[805] Constitution (de rentes) understood in the text.
[806] Guy Crescence Fagon (1638-1718) became in succession physician to the wife of the Dauphin, the queen, and the royal children, and in 1693, when dʼAquin fell into disgrace, first physician to Louis XIV. He was for his time an able and conscientious man. His eldest son became Bishop of Lombez, and his second intendant des finances.
[807] Fagon was a strenuous defender of emetics and of Peruvian bark, which latter remedy was first imported into France in the seventeenth century, and had become so popular that Jean la Fontaine sang its praises in a pretty long poem, le Quinquina, the French name of the Peruvian bark, so called after the Countess del Cinchon, wife of the Viceroy of Peru, whence the bark was first sent to Europe.

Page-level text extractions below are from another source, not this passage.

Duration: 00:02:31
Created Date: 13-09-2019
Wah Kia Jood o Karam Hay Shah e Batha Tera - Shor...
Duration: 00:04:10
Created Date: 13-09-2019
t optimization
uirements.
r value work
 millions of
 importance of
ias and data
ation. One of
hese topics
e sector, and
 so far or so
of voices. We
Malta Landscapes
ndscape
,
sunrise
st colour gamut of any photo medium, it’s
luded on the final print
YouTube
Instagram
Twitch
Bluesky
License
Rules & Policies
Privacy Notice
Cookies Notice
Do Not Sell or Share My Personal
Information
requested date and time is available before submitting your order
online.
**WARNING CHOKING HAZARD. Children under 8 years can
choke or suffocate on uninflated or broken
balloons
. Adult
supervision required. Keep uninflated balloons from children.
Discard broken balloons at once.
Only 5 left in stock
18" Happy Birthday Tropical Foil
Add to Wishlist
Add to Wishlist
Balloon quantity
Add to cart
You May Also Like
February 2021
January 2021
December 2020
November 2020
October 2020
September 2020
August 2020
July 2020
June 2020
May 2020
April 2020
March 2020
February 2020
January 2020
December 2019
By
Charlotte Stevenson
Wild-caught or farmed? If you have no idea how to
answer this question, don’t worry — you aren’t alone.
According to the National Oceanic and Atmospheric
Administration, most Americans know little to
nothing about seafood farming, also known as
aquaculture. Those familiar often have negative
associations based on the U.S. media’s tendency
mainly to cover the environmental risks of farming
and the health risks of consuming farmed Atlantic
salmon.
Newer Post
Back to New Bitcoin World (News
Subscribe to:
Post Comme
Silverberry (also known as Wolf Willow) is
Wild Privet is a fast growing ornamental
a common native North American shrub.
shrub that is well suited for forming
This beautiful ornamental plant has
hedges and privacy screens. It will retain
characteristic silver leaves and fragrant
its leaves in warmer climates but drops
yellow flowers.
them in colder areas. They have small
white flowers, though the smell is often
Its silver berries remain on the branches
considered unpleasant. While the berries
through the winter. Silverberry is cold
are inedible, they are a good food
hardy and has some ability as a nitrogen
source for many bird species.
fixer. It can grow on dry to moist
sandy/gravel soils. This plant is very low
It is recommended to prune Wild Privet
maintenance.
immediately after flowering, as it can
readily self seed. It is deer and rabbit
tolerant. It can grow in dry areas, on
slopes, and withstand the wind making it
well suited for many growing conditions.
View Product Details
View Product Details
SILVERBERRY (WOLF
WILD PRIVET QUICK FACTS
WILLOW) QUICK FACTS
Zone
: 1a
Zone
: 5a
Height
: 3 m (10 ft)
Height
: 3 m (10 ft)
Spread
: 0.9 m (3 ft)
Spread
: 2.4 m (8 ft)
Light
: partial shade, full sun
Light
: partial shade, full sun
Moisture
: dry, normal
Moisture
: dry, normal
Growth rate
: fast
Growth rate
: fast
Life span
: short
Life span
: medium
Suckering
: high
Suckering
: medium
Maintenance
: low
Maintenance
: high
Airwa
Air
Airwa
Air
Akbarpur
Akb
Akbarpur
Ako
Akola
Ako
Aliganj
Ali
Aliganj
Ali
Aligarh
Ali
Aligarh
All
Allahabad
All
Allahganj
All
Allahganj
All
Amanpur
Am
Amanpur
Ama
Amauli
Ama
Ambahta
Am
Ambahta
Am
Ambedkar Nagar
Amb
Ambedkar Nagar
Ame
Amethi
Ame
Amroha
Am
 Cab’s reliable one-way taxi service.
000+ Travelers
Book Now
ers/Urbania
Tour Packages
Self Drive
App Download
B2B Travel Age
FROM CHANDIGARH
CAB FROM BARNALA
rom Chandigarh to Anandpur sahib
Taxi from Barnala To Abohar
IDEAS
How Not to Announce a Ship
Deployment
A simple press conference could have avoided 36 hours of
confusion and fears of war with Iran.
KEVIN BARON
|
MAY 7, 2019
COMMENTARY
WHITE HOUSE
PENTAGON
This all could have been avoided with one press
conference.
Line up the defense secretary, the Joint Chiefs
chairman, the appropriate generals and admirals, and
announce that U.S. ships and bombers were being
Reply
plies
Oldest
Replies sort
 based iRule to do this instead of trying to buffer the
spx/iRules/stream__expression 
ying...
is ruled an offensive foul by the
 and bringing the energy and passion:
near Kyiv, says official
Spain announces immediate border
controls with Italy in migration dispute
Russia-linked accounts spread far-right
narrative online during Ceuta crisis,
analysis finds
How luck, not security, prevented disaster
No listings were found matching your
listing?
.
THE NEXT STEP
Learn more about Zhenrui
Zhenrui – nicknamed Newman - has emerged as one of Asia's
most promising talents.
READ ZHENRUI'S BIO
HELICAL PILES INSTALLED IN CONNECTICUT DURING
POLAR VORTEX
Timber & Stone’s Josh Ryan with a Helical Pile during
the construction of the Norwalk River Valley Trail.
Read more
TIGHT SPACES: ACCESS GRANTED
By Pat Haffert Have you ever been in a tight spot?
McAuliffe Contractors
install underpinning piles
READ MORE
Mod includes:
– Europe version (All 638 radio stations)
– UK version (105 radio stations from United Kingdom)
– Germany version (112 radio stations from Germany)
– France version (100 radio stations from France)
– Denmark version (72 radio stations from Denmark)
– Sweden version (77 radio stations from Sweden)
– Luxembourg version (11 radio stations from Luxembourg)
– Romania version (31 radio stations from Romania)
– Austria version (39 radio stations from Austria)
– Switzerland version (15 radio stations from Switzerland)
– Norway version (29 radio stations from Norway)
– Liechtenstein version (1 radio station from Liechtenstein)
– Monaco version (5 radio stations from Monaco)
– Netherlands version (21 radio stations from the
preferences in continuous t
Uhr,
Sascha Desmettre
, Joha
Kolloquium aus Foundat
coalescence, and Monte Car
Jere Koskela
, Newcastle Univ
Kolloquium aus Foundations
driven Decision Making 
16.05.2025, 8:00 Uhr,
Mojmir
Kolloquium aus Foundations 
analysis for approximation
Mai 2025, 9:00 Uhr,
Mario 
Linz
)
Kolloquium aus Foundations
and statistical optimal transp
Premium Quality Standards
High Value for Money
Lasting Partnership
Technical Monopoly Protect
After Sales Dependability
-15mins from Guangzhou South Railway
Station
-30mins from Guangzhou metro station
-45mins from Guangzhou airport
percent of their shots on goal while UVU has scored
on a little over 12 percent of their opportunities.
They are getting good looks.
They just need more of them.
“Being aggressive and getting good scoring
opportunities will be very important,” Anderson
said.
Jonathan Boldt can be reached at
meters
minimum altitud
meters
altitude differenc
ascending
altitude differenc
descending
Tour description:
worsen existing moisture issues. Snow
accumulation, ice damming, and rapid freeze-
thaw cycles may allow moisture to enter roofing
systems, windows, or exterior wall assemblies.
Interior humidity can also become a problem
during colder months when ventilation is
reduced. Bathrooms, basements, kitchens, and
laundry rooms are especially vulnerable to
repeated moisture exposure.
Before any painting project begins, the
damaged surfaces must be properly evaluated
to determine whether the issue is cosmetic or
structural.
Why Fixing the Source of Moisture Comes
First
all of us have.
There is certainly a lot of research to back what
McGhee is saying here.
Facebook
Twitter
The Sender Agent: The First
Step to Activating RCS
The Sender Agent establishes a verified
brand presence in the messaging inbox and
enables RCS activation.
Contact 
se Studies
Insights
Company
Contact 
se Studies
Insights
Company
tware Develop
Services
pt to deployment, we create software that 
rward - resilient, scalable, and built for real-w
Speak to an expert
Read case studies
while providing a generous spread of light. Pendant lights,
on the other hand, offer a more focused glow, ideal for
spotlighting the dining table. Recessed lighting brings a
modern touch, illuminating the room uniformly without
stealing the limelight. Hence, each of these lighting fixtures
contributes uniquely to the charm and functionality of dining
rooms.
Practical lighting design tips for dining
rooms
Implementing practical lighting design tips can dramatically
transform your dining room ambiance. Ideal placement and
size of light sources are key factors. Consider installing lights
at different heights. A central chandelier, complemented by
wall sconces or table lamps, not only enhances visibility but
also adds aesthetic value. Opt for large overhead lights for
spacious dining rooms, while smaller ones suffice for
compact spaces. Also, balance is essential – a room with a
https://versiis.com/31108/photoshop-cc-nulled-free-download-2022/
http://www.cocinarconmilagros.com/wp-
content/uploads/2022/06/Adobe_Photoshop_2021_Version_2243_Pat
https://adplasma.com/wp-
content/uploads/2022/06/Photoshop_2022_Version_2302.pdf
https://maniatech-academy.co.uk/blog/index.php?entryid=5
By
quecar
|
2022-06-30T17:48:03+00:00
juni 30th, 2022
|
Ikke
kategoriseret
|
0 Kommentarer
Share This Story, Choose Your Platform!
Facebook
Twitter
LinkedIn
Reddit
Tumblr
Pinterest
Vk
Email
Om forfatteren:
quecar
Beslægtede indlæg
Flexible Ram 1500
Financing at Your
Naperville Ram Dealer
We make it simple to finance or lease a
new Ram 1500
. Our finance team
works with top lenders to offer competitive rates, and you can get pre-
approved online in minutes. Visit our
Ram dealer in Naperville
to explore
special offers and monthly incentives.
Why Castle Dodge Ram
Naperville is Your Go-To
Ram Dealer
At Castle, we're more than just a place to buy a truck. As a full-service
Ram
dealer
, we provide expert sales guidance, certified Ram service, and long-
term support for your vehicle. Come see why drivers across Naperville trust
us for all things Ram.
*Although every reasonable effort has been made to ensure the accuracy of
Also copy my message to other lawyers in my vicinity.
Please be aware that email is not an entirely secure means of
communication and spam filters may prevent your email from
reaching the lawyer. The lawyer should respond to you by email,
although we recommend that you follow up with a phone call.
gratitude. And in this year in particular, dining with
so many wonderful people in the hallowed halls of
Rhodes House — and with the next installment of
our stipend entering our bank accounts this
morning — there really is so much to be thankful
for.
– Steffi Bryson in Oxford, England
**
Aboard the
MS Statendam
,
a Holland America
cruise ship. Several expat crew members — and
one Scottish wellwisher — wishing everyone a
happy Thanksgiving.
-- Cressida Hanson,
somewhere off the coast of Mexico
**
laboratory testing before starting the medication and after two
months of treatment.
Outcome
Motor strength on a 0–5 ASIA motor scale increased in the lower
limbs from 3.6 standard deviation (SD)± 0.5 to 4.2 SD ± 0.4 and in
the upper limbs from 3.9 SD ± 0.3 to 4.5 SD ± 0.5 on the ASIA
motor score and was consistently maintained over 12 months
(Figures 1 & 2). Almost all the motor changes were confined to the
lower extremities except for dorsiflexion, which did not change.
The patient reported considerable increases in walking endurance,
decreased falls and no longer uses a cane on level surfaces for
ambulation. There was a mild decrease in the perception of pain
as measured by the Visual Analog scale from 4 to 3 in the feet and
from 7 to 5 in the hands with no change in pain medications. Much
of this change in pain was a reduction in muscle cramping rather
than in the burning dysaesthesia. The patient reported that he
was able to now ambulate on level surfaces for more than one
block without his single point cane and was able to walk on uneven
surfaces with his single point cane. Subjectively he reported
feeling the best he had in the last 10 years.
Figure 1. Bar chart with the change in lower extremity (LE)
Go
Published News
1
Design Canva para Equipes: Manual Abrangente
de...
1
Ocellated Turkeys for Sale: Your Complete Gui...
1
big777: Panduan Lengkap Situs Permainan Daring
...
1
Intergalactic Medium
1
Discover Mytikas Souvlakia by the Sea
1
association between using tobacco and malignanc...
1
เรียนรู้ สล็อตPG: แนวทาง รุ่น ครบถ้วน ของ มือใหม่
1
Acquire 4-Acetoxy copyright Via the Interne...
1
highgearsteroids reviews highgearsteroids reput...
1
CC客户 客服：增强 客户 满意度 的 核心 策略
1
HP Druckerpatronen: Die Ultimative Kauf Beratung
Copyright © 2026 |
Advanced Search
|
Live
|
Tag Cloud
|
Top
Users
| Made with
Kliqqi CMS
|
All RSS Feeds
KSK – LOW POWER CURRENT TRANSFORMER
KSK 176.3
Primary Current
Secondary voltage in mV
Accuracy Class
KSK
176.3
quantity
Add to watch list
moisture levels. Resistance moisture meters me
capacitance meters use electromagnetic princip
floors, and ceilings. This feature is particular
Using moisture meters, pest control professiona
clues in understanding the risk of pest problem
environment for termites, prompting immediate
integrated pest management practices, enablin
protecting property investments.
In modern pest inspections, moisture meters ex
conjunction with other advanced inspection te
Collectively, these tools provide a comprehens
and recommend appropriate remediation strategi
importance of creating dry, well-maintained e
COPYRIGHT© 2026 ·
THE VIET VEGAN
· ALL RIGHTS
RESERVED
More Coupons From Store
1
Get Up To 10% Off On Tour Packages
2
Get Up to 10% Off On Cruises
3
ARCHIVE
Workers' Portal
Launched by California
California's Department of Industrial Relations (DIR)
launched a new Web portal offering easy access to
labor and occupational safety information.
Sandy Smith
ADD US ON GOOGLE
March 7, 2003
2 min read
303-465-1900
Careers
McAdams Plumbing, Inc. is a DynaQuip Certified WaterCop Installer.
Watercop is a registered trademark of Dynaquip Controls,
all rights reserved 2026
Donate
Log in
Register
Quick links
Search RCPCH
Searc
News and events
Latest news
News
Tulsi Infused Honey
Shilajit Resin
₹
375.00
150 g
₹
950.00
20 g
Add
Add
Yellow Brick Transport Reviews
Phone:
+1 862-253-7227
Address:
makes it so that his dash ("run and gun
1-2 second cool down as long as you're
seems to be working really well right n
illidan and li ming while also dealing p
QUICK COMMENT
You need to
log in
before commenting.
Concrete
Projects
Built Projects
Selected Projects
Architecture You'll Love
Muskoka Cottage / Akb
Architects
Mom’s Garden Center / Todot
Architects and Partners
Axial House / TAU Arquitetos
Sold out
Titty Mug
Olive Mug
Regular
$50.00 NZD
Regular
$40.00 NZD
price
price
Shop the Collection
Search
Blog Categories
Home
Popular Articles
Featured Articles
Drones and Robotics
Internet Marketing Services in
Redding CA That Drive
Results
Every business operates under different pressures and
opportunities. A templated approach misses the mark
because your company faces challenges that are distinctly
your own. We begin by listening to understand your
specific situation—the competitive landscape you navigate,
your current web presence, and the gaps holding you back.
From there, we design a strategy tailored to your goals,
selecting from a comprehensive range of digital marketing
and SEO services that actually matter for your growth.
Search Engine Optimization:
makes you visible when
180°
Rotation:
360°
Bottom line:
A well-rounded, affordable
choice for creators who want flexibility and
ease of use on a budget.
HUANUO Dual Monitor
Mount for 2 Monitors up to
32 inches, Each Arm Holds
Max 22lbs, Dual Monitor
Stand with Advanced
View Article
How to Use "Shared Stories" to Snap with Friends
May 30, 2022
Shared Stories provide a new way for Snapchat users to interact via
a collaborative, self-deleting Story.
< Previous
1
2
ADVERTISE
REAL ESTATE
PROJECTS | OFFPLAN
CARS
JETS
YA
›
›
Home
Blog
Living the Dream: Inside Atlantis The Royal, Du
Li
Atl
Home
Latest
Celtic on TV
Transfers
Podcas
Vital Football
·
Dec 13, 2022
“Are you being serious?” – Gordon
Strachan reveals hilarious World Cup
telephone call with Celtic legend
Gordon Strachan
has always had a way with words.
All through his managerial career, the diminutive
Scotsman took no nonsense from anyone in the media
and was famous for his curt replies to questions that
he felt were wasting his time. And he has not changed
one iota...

[808] Fagon was also professor of botany and chemistry in the kingʼs botanical garden, and one of the editors of its catalogue, called Hortus regius, published in 1665.
[809] The belief in sorcerers and witchcraft was very general when our author wrote, and there existed an almost universal idea that robbers and murderers might be discovered by means of the motion of a hazel rod. Even the magistrates in France tried sometimes such a rod to find out criminals.
[810] Many eminent pedagogues have held a contrary opinion; for example, Malebranche in his Traité de Morale, and Jean Jacques Rousseau in his Emile, both maintain languages should be acquired when the child is not too young.
[811] The going “open-breasted” was the fashion of the time of Francis I.; ruffs and bands were worn in France during part of the reigns of Henri II. and Henri III., but were no longer in vogue when our author wrote; they were, however, still used in Spain.
[812] This is an allusion to the wearing of very tight silk stockings and short breeches, showing the legs.
[813] It was never the custom in France for ladies to hide their feet, but in Spain it was considered highly improper and indecent even to show the smallest part of them (see the Countess dʼAulnoy, Relation du Voyage en Espagne, 1690); and as the wife of Louis XIV., Maria Theresa, was a daughter of Philip IV. of Spain, it is probable that the ladies at court followed the fashion set to them by the queen.
[814] According to Voltaireʼs Siècle de Louis XIV., chap, viii., the king and his officers went, however, to the trenches wearing head-pieces and breast-plates.